A.M. Best Revises Outlook to Negative for New York’s Country-Wide

July 12, 2017

A.M. Best has revised its outlook to negative from stable for Country-Wide Insurance Company, a family-owned auto insurance company based in New York, N.Y.

A.M. Best also affirmed Country-Wide’s Financial Strength Rating of C+ (marginal) and its Long-Term Issuer Credit Rating of b-, ratings the company has held for the past five years, according to A.M. Best’s credit report on the company.

The revised outlooks are due to Country-Wide’s continued decline in risk-adjusted capitalization as a result of its reserve strengthening efforts, according to a release issued by A.M. Best regarding the change. Although Country-Wide has increased all accident year reserves in an effort to curb continuing negative reserve development trends, this has driven its recent drop in surplus, the release added.

Country-Wide is a property and casualty insurance company licensed in New York. The company’s major lines of business are low limits, automobile liability and automobile physical damage for private passenger and commercial vehicles in New York City, primarily in Brooklyn and Queens. The company’s business is generated through brokers within the five boroughs of New York City and Long Island.

In 2000, Country-Wide also began operating its wholly owned, full-service general agency, National City Service Agency (NCSA). The agency has a reputation for a growing and active network of sub-brokers throughout various neighborhoods and counties in New York City and its suburbs.

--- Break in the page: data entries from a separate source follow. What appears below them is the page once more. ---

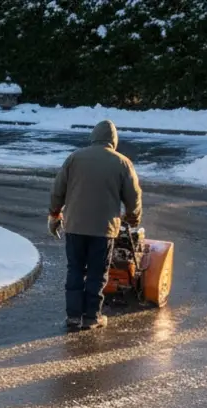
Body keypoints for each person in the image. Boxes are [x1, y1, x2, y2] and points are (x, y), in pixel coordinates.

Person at [48, 120, 143, 330]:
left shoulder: (74, 158)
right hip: (104, 229)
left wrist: (55, 214)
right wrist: (133, 218)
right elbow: (134, 196)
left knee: (75, 269)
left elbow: (58, 190)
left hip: (74, 227)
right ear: (113, 141)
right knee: (97, 273)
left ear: (93, 137)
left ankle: (73, 316)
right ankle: (92, 317)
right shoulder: (122, 163)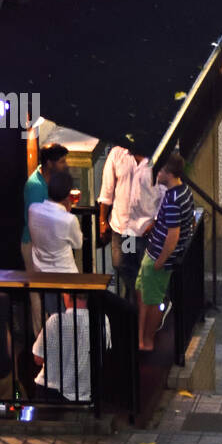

All of Country-Wide’s agents, representatives, underwriters and adjusters live in the tri-state area in and around New York City, according to the company’s website. Because of this, Country-Wide’s profile remains limited since it is a single-state writer with a concentration in the five major boroughs of New York City, A.M. Best’s credit report stated. Since the company’s underwriting risks are concentrated geographically and by line of business, it is more susceptible to regulatory risk and competitive market pressures, the report added.

Country-Wide’s risk-adjusted capitalization, measured by Best’s Capital Adequacy Ratio (BCAR), has shown deterioration over the last couple of years, driven mainly by its adverse reserve development, the credit report said. Because of the company’s high reserve leverage, its balance sheet is sensitive to strengthening efforts focused on improving loss reserve adequacy. Despite this, the company has continued its efforts to strengthen reserves through significant increases in the last three years combined with reorganizing reserving practices, the report said.

Additionally, automobile fraud on no-fault claims has continued to challenge the company’s reserve development trends despite management’s investigations and pursuit of no-fault claims settlements, as well as a prior mandate by New York regulators that unsettled claims are reserved for. This practice has changed as of April 2013, and after a grace period, denied claims can be closed without any reserve consequences, the report stated.

Another concern the report outlined is that the company has a focus on non-standard automobile lines, which the report explained are traditionally volatile and plagued with fraud. However, A.M. Best did find the company is invested in technology, which can streamline underwriting and claims processes and limit fraud.

Indeed, Country-Wide uses data-mining efforts and updated technological advancements to help with its anti-fraud metrics and holds a conservative investment portfolio, according to A.M. Best’s credit report. The company has protocols in place to identify suspected abusive or fraudulent PIP claims and uses Independent Medical Examinations (IME) and Examinations under Oath (EUO) of both healthcare providers and injured parties when warranted. It also employs in-house legal counsel trained to deal with fraud issues.

In addition, Country-Wide’s other income, when combined with its net investment income, has been able to offset some of its underwriting losses and allow it to maintain competitive rates in some years, the release added. This is because of the company’s ability to charge fee income, its implementation of a series of filed rate increases, and its diversification of covered risks within the automobile insurance sphere, according to the release.

In the future, A.M. Best plans to continue closely monitoring the company’s loss reserves due to its high reserve leverage and the change in regulators’ handling of certain claims, the credit report said.

Positive rating action will depend on improved risk-adjusted capitalization and loss reserve adequacy, the release stated, adding that negative rating action is also possible if risk-adjusted capitalization further declines.

A.M. Best does not comment beyond the information outlined in its press releases due to a continuing interactive rating relationship. A representative from Country-Wide Insurance Company declined to comment.